Что им мои безумства. Я ведь, по сути, полусумасшедший человек, подобно наркоману, опоенный моим одиночеством. К этой разумной оценке своего положения я пришел, приняв от отчаяния большую дозу опия, чтобы на какое-то время стать бесчувственным, но, кажется, случилась обратное: опий привел меня в чувство.
Я колеблюсь, но все же приписываю в конце, что, на самом деле, всю неделю был очень болен.
Опять меня одолевает комплекс ребенка, обиженного родителями: вот, покончу собой, и будут они всю жизнь мучиться, чувствуя себя в этом виноватыми. В моем проклятом одиночестве эта мысль даже развеселила. Мне мерещатся слова, написанные на стене Валтасарова пира рукой человеческой — из книги пророка Даниила: «Ты взвешен и найден легким». Я действительно пребываю в межеумочном состоянии: не могу ни умереть, ни жить. Для меня понятие «легкий» означает — уйти из жизни, положить конец этому мучительному абсурду, в оковах которого я оказался. Но я помню, что в таких безвыходных ситуациях меня спасает уход в вымышленный фиктивный мир.

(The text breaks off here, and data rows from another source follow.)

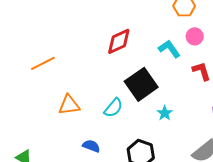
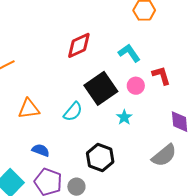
pink circle: (195, 36) -> (136, 86), moved
blue semicircle: (91, 146) -> (41, 150), moved

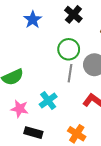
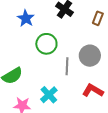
green circle: (69, 49) -> (46, 44), moved

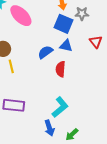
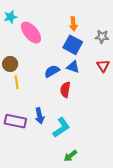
gray star: (82, 14) -> (102, 37), moved
blue arrow: (49, 128) -> (40, 116), moved

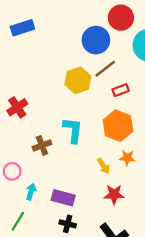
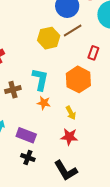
red rectangle: (121, 90) -> (93, 53), moved, turned -56
orange star: (127, 158) -> (44, 103), moved
yellow arrow: (104, 166) -> (71, 113), moved

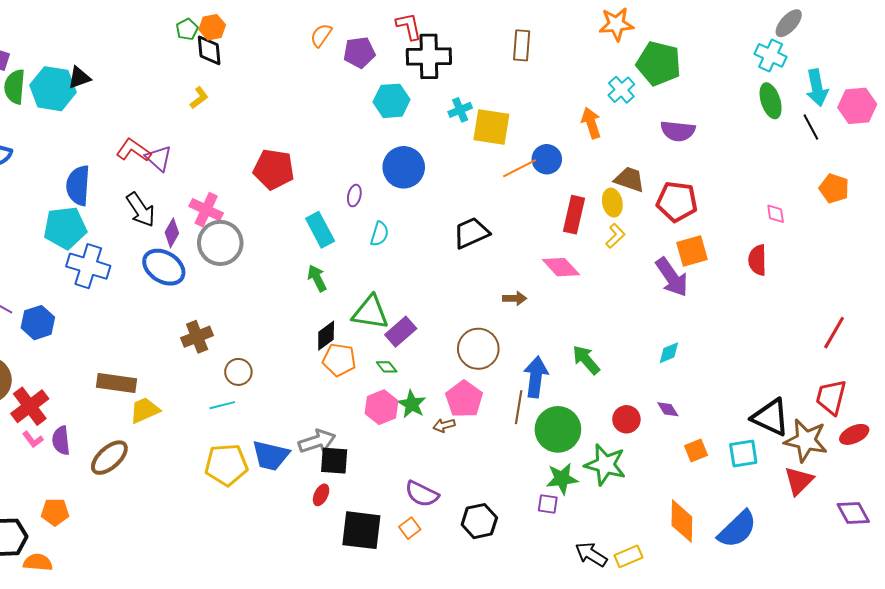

Бесформенное бесполое одиночество возникает в памяти некой смутной фигурой, готовой взять на себя все мои муки и сомнения, выковав из них нечто новое, сильное, пробивающее молотом стену земного, слишком человеческого одиночества, за которым ждет меня иное, возвышенно-небесное одиночество. Вырисовывается ли мой двойник, природной сущностью которого является одиночество?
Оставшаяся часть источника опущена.